## ACTIVITY
Word for word, copy the records that follow.

(Extracted page text data)
○ ○ ○ ○ ○ ○ ○
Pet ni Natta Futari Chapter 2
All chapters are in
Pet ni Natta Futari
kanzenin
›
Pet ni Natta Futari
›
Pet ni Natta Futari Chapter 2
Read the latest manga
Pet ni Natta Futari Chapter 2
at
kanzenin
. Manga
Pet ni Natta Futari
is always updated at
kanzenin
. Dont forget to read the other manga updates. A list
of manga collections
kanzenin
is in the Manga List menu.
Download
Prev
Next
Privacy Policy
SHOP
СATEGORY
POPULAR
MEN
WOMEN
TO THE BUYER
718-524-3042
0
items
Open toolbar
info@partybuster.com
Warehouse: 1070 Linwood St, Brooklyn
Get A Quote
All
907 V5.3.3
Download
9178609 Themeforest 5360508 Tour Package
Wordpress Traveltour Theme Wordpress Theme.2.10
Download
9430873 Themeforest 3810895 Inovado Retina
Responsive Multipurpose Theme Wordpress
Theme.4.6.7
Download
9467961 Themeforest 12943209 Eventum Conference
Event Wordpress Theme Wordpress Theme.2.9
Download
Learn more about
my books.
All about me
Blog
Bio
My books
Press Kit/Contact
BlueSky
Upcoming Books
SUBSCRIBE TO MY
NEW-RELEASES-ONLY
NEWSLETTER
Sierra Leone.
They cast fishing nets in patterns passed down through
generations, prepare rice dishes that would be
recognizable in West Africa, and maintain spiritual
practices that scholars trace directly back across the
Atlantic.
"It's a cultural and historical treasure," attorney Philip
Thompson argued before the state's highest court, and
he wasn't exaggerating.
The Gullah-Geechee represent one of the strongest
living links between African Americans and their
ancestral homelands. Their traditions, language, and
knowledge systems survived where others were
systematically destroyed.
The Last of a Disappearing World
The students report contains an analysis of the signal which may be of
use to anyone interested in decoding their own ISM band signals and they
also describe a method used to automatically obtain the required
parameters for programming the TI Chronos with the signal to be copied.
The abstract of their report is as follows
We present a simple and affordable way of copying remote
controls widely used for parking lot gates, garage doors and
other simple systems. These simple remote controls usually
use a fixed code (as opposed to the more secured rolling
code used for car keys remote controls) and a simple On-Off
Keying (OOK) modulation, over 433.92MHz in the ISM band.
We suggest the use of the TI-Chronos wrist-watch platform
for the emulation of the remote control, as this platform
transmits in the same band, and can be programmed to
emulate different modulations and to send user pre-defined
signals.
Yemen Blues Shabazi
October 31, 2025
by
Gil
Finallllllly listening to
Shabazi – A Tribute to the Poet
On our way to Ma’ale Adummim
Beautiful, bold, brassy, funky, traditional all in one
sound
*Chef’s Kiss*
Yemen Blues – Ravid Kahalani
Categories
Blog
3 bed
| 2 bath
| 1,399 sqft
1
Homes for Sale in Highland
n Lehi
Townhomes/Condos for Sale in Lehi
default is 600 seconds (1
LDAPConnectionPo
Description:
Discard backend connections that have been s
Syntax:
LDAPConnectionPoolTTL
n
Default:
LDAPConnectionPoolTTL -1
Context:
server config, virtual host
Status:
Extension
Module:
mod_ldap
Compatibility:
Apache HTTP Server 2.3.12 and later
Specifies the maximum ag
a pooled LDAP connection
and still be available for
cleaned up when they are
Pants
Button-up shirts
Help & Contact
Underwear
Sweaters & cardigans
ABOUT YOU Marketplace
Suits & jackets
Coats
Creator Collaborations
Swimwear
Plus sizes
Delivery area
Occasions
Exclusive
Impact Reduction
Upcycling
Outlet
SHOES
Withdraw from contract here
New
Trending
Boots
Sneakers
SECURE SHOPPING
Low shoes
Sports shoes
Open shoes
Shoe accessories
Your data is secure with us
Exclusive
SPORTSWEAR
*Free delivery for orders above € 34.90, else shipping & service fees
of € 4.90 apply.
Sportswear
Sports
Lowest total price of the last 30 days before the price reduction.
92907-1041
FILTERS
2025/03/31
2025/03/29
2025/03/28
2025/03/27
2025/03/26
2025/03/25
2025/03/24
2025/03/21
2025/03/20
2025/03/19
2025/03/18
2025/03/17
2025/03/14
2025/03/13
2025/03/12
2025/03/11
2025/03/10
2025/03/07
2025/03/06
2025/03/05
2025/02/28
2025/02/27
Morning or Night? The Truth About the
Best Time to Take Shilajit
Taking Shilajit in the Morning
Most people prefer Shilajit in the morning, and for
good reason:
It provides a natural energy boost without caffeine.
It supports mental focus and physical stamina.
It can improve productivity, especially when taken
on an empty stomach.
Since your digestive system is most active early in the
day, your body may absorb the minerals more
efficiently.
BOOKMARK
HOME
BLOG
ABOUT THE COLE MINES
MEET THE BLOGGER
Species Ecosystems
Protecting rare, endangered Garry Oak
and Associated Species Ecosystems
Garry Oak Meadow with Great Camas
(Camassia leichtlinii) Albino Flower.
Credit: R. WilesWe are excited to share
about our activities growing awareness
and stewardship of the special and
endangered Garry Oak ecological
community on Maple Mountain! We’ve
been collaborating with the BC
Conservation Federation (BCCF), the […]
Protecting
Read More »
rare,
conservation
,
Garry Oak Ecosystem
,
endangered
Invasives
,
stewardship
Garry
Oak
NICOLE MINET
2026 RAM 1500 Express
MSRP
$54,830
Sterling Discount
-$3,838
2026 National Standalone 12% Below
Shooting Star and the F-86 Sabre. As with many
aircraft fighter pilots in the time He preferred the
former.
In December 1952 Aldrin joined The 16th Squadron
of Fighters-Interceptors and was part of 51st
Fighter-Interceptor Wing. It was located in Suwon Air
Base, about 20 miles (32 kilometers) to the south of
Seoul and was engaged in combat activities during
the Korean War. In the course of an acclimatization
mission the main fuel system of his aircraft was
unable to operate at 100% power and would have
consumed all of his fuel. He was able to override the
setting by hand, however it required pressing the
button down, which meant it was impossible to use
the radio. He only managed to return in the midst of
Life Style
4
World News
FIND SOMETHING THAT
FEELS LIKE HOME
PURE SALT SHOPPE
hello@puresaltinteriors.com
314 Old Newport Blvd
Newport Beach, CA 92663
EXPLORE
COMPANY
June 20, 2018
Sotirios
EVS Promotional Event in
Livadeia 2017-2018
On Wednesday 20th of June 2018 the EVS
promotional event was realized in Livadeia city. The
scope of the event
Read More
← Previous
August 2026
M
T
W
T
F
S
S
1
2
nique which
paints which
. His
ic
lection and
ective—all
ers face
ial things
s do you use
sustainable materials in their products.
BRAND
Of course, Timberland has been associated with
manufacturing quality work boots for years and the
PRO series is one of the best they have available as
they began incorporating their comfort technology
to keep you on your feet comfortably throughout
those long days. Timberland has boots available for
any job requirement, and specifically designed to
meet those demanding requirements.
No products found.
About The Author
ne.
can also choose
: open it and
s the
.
○ ○ ○ ○ ○ ○ ○
## WRITTEN ANSWER
Pet ni Natta Futari Chapter 2
All chapters are in
Pet ni Natta Futari
kanzenin
›
Pet ni Natta Futari
›
Pet ni Natta Futari Chapter 2
Read the latest manga
Pet ni Natta Futari Chapter 2
at
kanzenin
. Manga
Pet ni Natta Futari
is always updated at
kanzenin
. Dont forget to read the other manga updates. A list
of manga collections
kanzenin
is in the Manga List menu.
Download
Prev
Next
Privacy Policy
SHOP
СATEGORY
POPULAR
MEN
WOMEN
TO THE BUYER
718-524-3042
0
items
Open toolbar
info@partybuster.com
Warehouse: 1070 Linwood St, Brooklyn
Get A Quote
All
907 V5.3.3
Download
9178609 Themeforest 5360508 Tour Package
Wordpress Traveltour Theme Wordpress Theme.2.10
Download
9430873 Themeforest 3810895 Inovado Retina
Responsive Multipurpose Theme Wordpress
Theme.4.6.7
Download
9467961 Themeforest 12943209 Eventum Conference
Event Wordpress Theme Wordpress Theme.2.9
Download
Learn more about
my books.
All about me
Blog
Bio
My books
Press Kit/Contact
BlueSky
Upcoming Books
SUBSCRIBE TO MY
NEW-RELEASES-ONLY
NEWSLETTER
Sierra Leone.
They cast fishing nets in patterns passed down through
generations, prepare rice dishes that would be
recognizable in West Africa, and maintain spiritual
practices that scholars trace directly back across the
Atlantic.
"It's a cultural and historical treasure," attorney Philip
Thompson argued before the state's highest court, and
he wasn't exaggerating.
The Gullah-Geechee represent one of the strongest
living links between African Americans and their
ancestral homelands. Their traditions, language, and
knowledge systems survived where others were
systematically destroyed.
The Last of a Disappearing World
The students report contains an analysis of the signal which may be of
use to anyone interested in decoding their own ISM band signals and they
also describe a method used to automatically obtain the required
parameters for programming the TI Chronos with the signal to be copied.
The abstract of their report is as follows
We present a simple and affordable way of copying remote
controls widely used for parking lot gates, garage doors and
other simple systems. These simple remote controls usually
use a fixed code (as opposed to the more secured rolling
code used for car keys remote controls) and a simple On-Off
Keying (OOK) modulation, over 433.92MHz in the ISM band.
We suggest the use of the TI-Chronos wrist-watch platform
for the emulation of the remote control, as this platform
transmits in the same band, and can be programmed to
emulate different modulations and to send user pre-defined
signals.
Yemen Blues Shabazi
October 31, 2025
by
Gil
Finallllllly listening to
Shabazi – A Tribute to the Poet
On our way to Ma’ale Adummim
Beautiful, bold, brassy, funky, traditional all in one
sound
*Chef’s Kiss*
Yemen Blues – Ravid Kahalani
Categories
Blog
3 bed
| 2 bath
| 1,399 sqft
1
Homes for Sale in Highland
n Lehi
Townhomes/Condos for Sale in Lehi
default is 600 seconds (1
LDAPConnectionPo
Description:
Discard backend connections that have been s
Syntax:
LDAPConnectionPoolTTL
n
Default:
LDAPConnectionPoolTTL -1
Context:
server config, virtual host
Status:
Extension
Module:
mod_ldap
Compatibility:
Apache HTTP Server 2.3.12 and later
Specifies the maximum ag
a pooled LDAP connection
and still be available for
cleaned up when they are
Pants
Button-up shirts
Help & Contact
Underwear
Sweaters & cardigans
ABOUT YOU Marketplace
Suits & jackets
Coats
Creator Collaborations
Swimwear
Plus sizes
Delivery area
Occasions
Exclusive
Impact Reduction
Upcycling
Outlet
SHOES
Withdraw from contract here
New
Trending
Boots
Sneakers
SECURE SHOPPING
Low shoes
Sports shoes
Open shoes
Shoe accessories
Your data is secure with us
Exclusive
SPORTSWEAR
*Free delivery for orders above € 34.90, else shipping & service fees
of € 4.90 apply.
Sportswear
Sports
Lowest total price of the last 30 days before the price reduction.
92907-1041
FILTERS
2025/03/31
2025/03/29
2025/03/28
2025/03/27
2025/03/26
2025/03/25
2025/03/24
2025/03/21
2025/03/20
2025/03/19
2025/03/18
2025/03/17
2025/03/14
2025/03/13
2025/03/12
2025/03/11
2025/03/10
2025/03/07
2025/03/06
2025/03/05
2025/02/28
2025/02/27
Morning or Night? The Truth About the
Best Time to Take Shilajit
Taking Shilajit in the Morning
Most people prefer Shilajit in the morning, and for
good reason:
It provides a natural energy boost without caffeine.
It supports mental focus and physical stamina.
It can improve productivity, especially when taken
on an empty stomach.
Since your digestive system is most active early in the
day, your body may absorb the minerals more
efficiently.
BOOKMARK
HOME
BLOG
ABOUT THE COLE MINES
MEET THE BLOGGER
Species Ecosystems
Protecting rare, endangered Garry Oak
and Associated Species Ecosystems
Garry Oak Meadow with Great Camas
(Camassia leichtlinii) Albino Flower.
Credit: R. WilesWe are excited to share
about our activities growing awareness
and stewardship of the special and
endangered Garry Oak ecological
community on Maple Mountain! We’ve
been collaborating with the BC
Conservation Federation (BCCF), the […]
Protecting
Read More »
rare,
conservation
,
Garry Oak Ecosystem
,
endangered
Invasives
,
stewardship
Garry
Oak
NICOLE MINET
2026 RAM 1500 Express
MSRP
$54,830
Sterling Discount
-$3,838
2026 National Standalone 12% Below
Shooting Star and the F-86 Sabre. As with many
aircraft fighter pilots in the time He preferred the
former.
In December 1952 Aldrin joined The 16th Squadron
of Fighters-Interceptors and was part of 51st
Fighter-Interceptor Wing. It was located in Suwon Air
Base, about 20 miles (32 kilometers) to the south of
Seoul and was engaged in combat activities during
the Korean War. In the course of an acclimatization
mission the main fuel system of his aircraft was
unable to operate at 100% power and would have
consumed all of his fuel. He was able to override the
setting by hand, however it required pressing the
button down, which meant it was impossible to use
the radio. He only managed to return in the midst of
Life Style
4
World News
FIND SOMETHING THAT
FEELS LIKE HOME
PURE SALT SHOPPE
hello@puresaltinteriors.com
314 Old Newport Blvd
Newport Beach, CA 92663
EXPLORE
COMPANY
June 20, 2018
Sotirios
EVS Promotional Event in
Livadeia 2017-2018
On Wednesday 20th of June 2018 the EVS
promotional event was realized in Livadeia city. The
scope of the event
Read More
← Previous
August 2026
M
T
W
T
F
S
S
1
2
nique which
paints which
. His
ic
lection and
ective—all
ers face
ial things
s do you use
sustainable materials in their products.
BRAND
Of course, Timberland has been associated with
manufacturing quality work boots for years and the
PRO series is one of the best they have available as
they began incorporating their comfort technology
to keep you on your feet comfortably throughout
those long days. Timberland has boots available for
any job requirement, and specifically designed to
meet those demanding requirements.
No products found.
About The Author
ne.
can also choose
: open it and
s the
.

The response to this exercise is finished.